If the value of the property stolen is $950 or less, the crime is considered to be petty theft, which is charged as a misdemeanor. If the value of the property stolen is over $950, the crime is considered to be grand theft and may be charged as either a misdemeanor or a felony. 

Theft by False Pretenses 

Under California Penal Code 532, theft by false pretenses occurs when the perpetrator knowingly defrauds another person of money, labor, or property by any false or fraudulent representation or pretense. This can include crimes as varied as consumer fraud, senior seminar scams, telemarketing scams, phishing schemes, and identity theft. Like larceny, it can be either a felony or a misdemeanor, depending upon whether the value of the property stolen was more or less than $950. 

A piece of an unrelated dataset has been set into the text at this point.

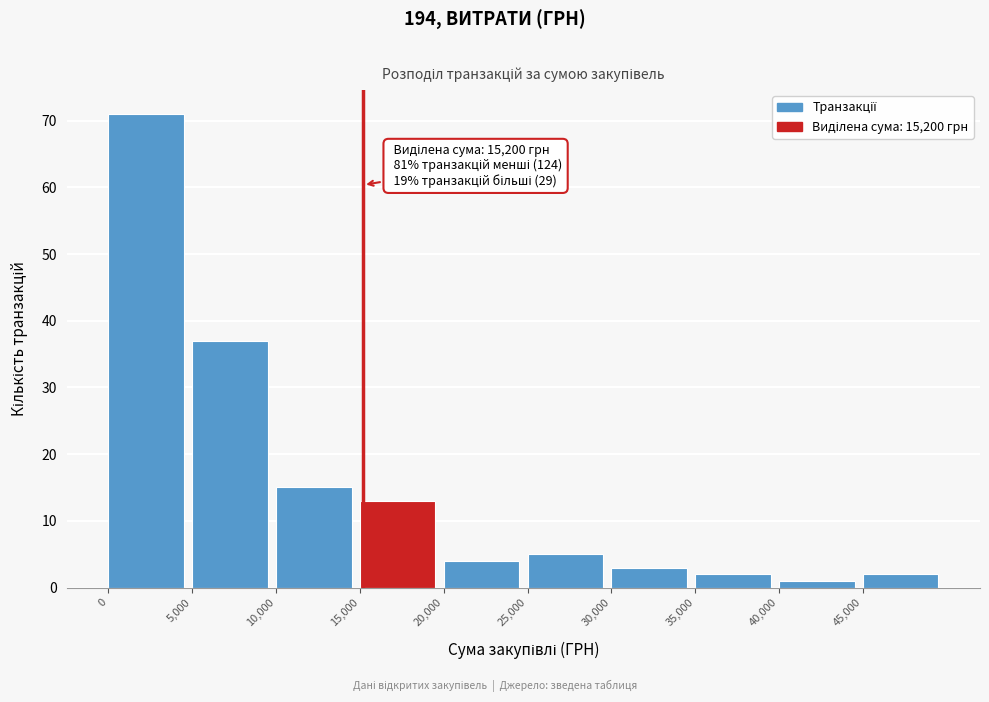

Which range on the x-axis has the tallest bar?

0 to 5000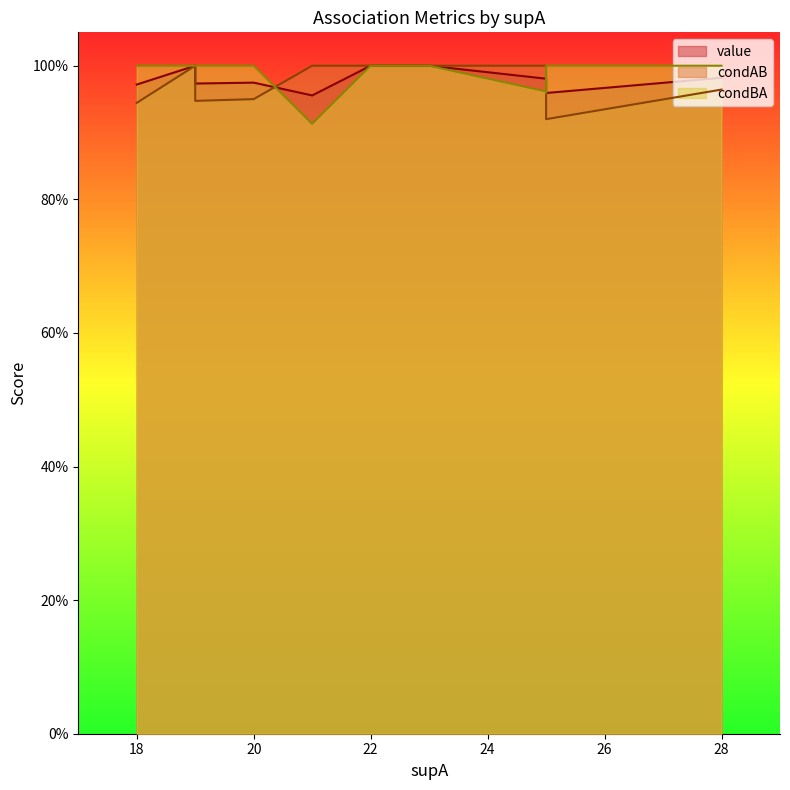

The condAB series shows 0.2 at 28. True or false?

False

Embezzlement is much broader than employees who steal from their employers. Under California Penal Code 503, it occurs when the perpetrator fraudulently appropriates property that has been entrusted to them. This includes attorneys-in-fact under powers of attorney, caregivers, bookkeepers, trustees, attorneys, agents, administrators, and any other person who holds someone else’s property in their control. The penalty for embezzlement also varies based on whether the value of the property stolen was more or less than $950. 

Criminal Penalties for Financial Elder Abuse

Criminal penalties for financial elder abuse are governed by California Penal Code 368, which also governs the penalties for physical elder abuse. If the value of the property stolen is worth $950 or less, it may be charged as a misdemeanor. If the value of the property stolen is more than $950, it could be charged as either a misdemeanor or a felony (this is known as a “wobbler”). 

If convicted of a misdemeanor, the penalties include: 

  • Up to one year in jail 
  • Up to a $1,000 fine

If convicted of a felony, the penalties include: 

  • Probation
  • Up to four years in prison
  • Up to a $10,000 fine

Many theft-related statutes (including those for larceny and embezzlement) allow courts to consider the fact that the victim was an elderly person an “aggravating factor” when imposing prison terms.